:: Brief ::
Where a line in the material beneath contains "CEILING", count it. Give the number only.

:: Data to process ::
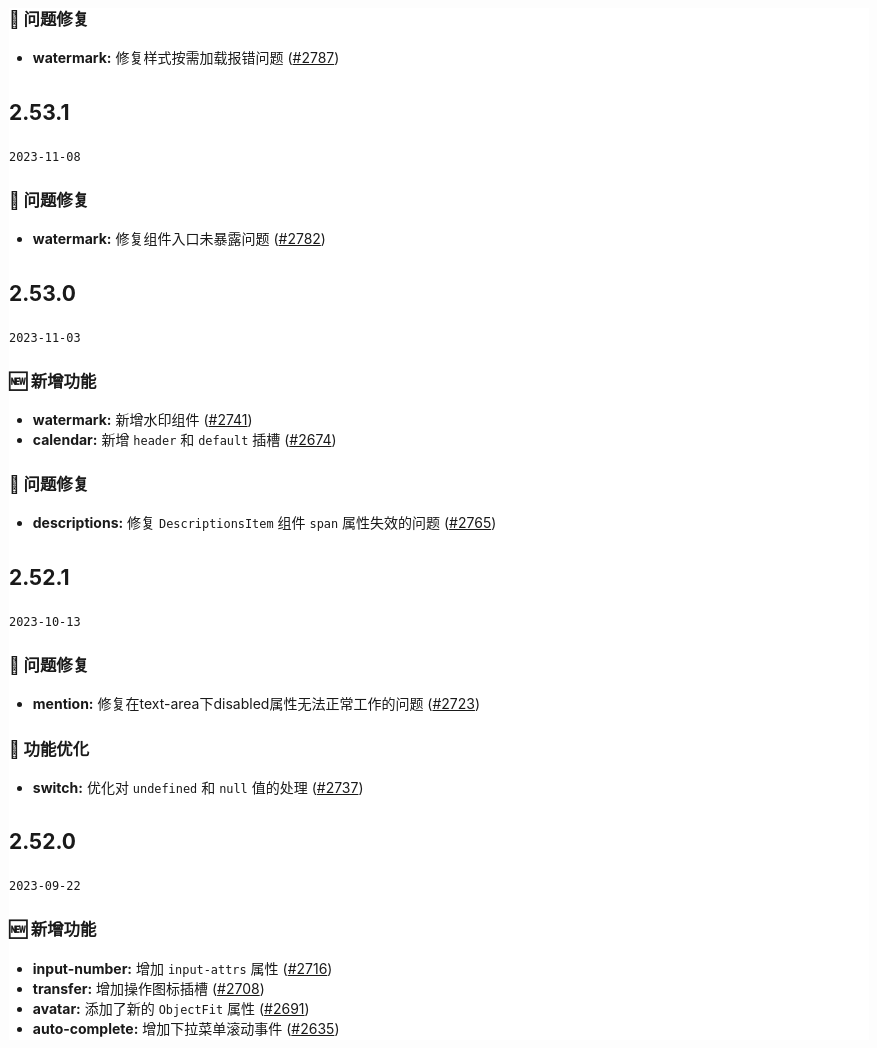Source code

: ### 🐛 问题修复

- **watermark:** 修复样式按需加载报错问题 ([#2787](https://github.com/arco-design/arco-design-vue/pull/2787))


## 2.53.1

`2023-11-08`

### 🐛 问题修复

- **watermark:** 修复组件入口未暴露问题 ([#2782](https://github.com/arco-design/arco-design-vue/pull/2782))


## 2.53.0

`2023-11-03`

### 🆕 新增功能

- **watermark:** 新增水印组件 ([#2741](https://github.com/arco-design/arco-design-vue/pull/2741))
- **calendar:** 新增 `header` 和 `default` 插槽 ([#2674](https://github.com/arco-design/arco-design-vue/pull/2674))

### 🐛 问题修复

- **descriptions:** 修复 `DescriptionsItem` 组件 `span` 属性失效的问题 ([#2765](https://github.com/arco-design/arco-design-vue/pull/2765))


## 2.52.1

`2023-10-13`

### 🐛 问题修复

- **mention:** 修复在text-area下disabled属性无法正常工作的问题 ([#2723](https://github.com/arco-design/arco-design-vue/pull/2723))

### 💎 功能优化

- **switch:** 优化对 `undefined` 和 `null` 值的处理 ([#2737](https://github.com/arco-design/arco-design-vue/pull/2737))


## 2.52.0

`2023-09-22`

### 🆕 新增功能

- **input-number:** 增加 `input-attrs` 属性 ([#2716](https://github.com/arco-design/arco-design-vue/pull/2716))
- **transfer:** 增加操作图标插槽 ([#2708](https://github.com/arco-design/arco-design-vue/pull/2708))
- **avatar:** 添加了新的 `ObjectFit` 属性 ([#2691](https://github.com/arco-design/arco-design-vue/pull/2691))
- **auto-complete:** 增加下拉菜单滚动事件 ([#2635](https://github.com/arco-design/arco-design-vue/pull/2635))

==

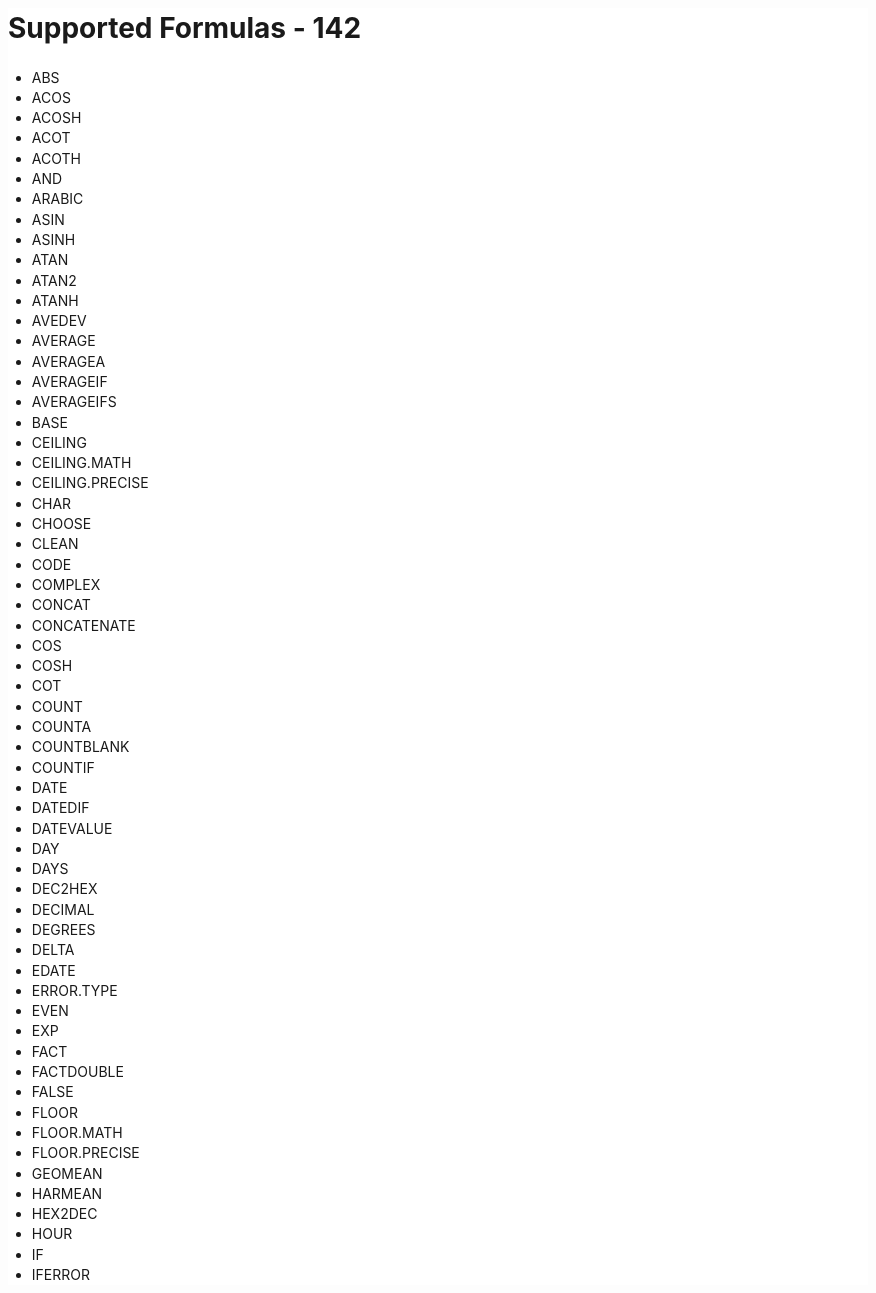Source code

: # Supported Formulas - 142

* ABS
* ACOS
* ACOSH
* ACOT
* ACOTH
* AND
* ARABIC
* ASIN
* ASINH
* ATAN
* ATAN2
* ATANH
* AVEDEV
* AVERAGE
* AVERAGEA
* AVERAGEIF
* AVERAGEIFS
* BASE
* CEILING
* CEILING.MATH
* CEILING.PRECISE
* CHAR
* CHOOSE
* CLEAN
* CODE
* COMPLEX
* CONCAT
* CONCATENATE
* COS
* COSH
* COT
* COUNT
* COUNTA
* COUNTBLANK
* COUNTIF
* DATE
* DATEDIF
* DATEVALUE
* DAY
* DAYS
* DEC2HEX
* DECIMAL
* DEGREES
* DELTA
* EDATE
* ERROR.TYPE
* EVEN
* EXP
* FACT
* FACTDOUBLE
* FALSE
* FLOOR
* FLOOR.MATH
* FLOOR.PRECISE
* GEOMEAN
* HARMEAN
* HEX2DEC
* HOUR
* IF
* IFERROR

:: Result of this exercise ::
3